En los últimos años, he sido testigo del impacto de la alimentación en mi entorno.
Seguir dietas que implican un control rígido de la alimentación tiene efectos no solo en el cuerpo, sino también en la autoestima.
Fue entonces cuando comencé a interesarme por la atención plena aplicada a la alimentación.
Aprendí que la atención plena consiste en concentrarse en el momento presente, en vivir cada instante plenamente.
Me pareció una filosofía de vida tranquila y compasiva. Al practicar la atención plena, comencé a saborear cada bocado y a estar verdaderamente presente durante mis comidas. Comer con atención plena es disfrutar del momento en que alimentamos nuestro cuerpo mientras calmamos nuestra mente.
Nuestra mente funciona en diferentes niveles. Gran parte de nuestros hábitos, automatismos y reacciones se establecen sin que seamos plenamente conscientes de ello. Este es el caso de ciertos comportamientos alimentarios, a menudo influenciados por nuestras emociones, nuestro estrés o nuestras experiencias pasadas.
Comprendí que al desarrollar la atención plena, es posible tomar más distancia frente a estos automatismos. Al ser más consciente de mis sensaciones, mis emociones y mis verdaderas necesidades, poco a poco aprendí a gestionar mejor mis antojos y a recuperar una relación más serena con la comida.
Aplicar la atención plena durante las comidas ha transformado mi relación con la comida.
Esto es lo que aprendí:
- Actuar sobre el subconsciente a través de los sentidos: comencé a apreciar la vista, el olor y el sabor de mis platos, lo que ayudó a calmar mi subconsciente.
- Dominar mis impulsos alimentarios: al liberar las emociones negativas y estar plenamente presente en el acto de comer, aprendí a controlar mis antojos.
- Comer menos: el placer de los primeros bocados me permitió sentirme saciada más rápidamente.
- Comer más despacio y masticar más: esto mejoró mi digestión.
También exploré la alimentación intuitiva, que se basa en escuchar las necesidades del cuerpo.
Aunque es diferente, este enfoque complementa la atención plena.

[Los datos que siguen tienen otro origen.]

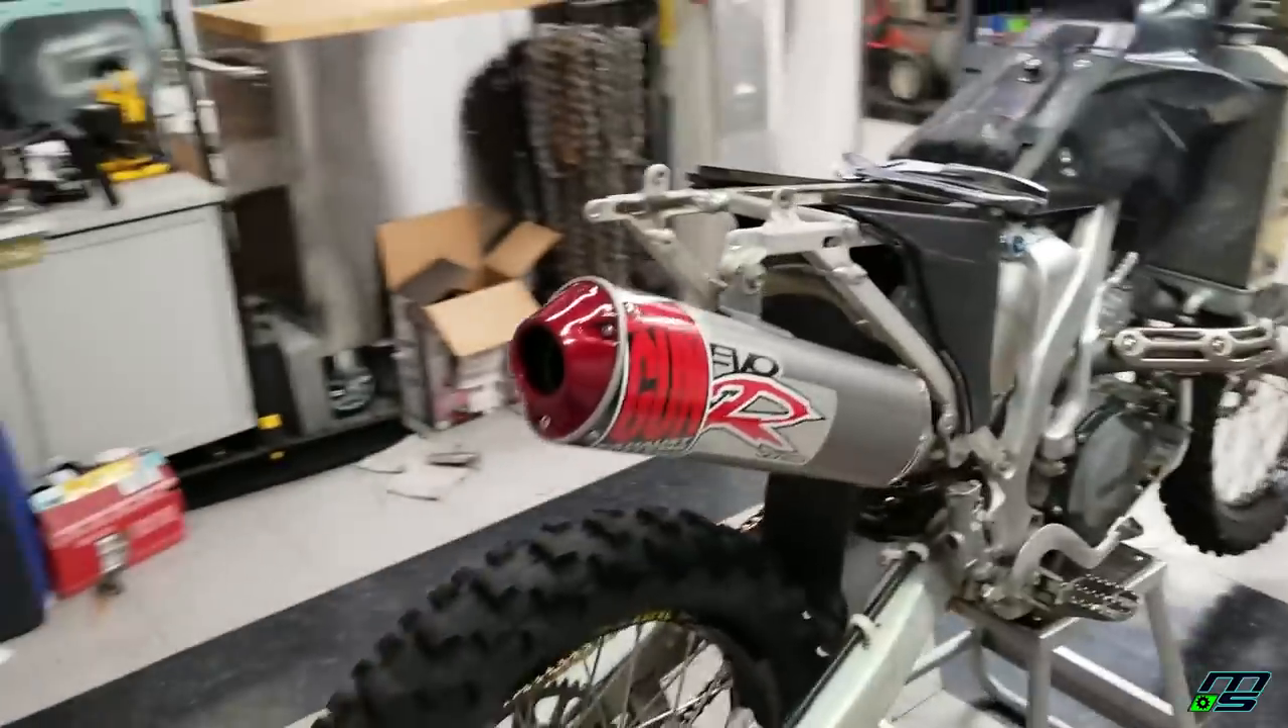And the pipe is looking a little bit better now that the back tire is on there.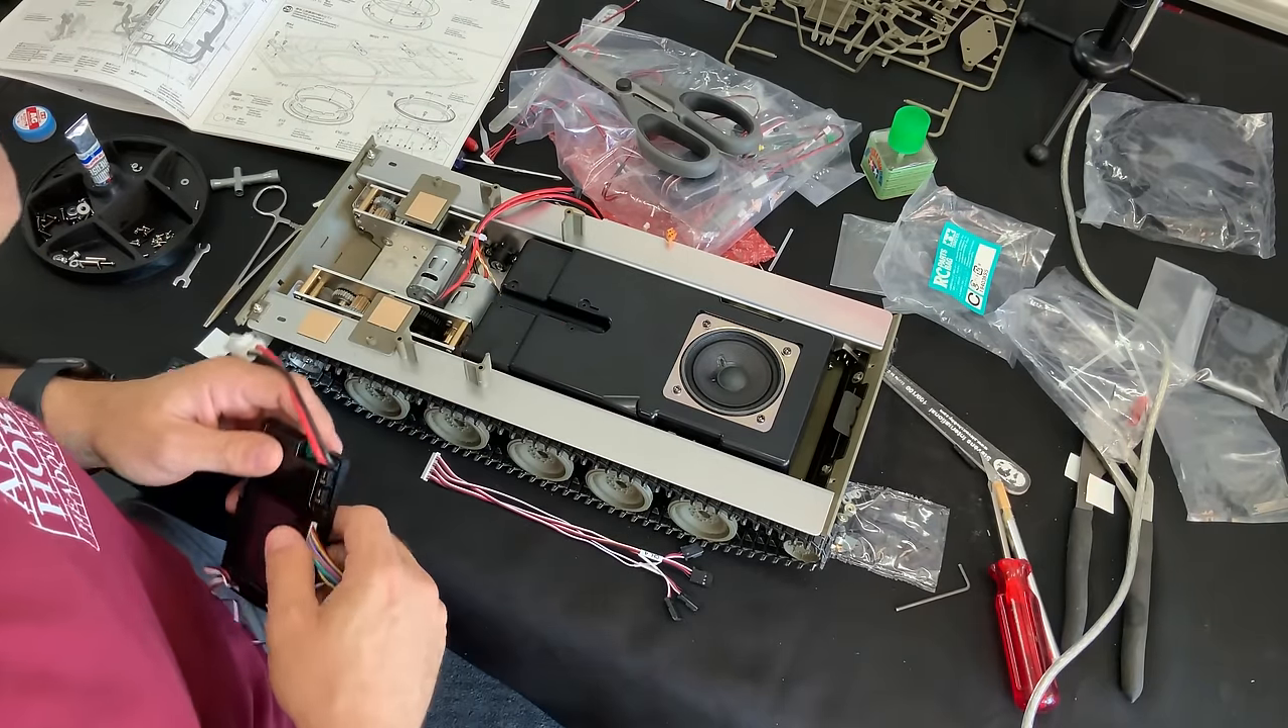Sound system is now in.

Al combinar estos dos métodos, pude comprender mejor mis sensaciones de hambre y saciedad, y así responder mejor a las necesidades de mi cuerpo.
Aquí hay varios consejos:
- Apagar las pantallas: comer sin distracciones me permitió concentrarme plenamente en mis alimentos.
- Comer despacio: esto me ayudó a conectarme mejor con mis sensaciones de hambre y saciedad.
- Disfrutar: preparar platos coloridos y sabrosos hizo que mis comidas fueran más agradables y satisfactorias.
Además de contar con el apoyo de un coach en nutrición, puedes incorporar varios ejercicios en tu rutina diaria:
- Beber agua por la mañana para despertar mi cuerpo suavemente.
- Alimentar mi mente con pensamientos positivos cada mañana para reforzar mi autoestima.
- Calmar mi subconsciente a través de actividades creativas como la escritura y la lectura.
- Hacer ejercicios de respiración para centrarme y recuperar energía.
- Practicar la visualización por la noche para relajarme antes de dormir.
- Hacer ejercicio físico por la mañana en ayunas para reconectar mi cuerpo y mi mente.
Adoptar la atención plena en mi alimentación ha sido una revelación. Este enfoque me ha ayudado a transformar mi relación con la comida y conmigo misma. Me siento más tranquila, más en control de mis antojos y más conectada con mi cuerpo. Recomiendo a todos aquellos que buscan un método compasivo y duradero que se dirijan hacia la atención plena.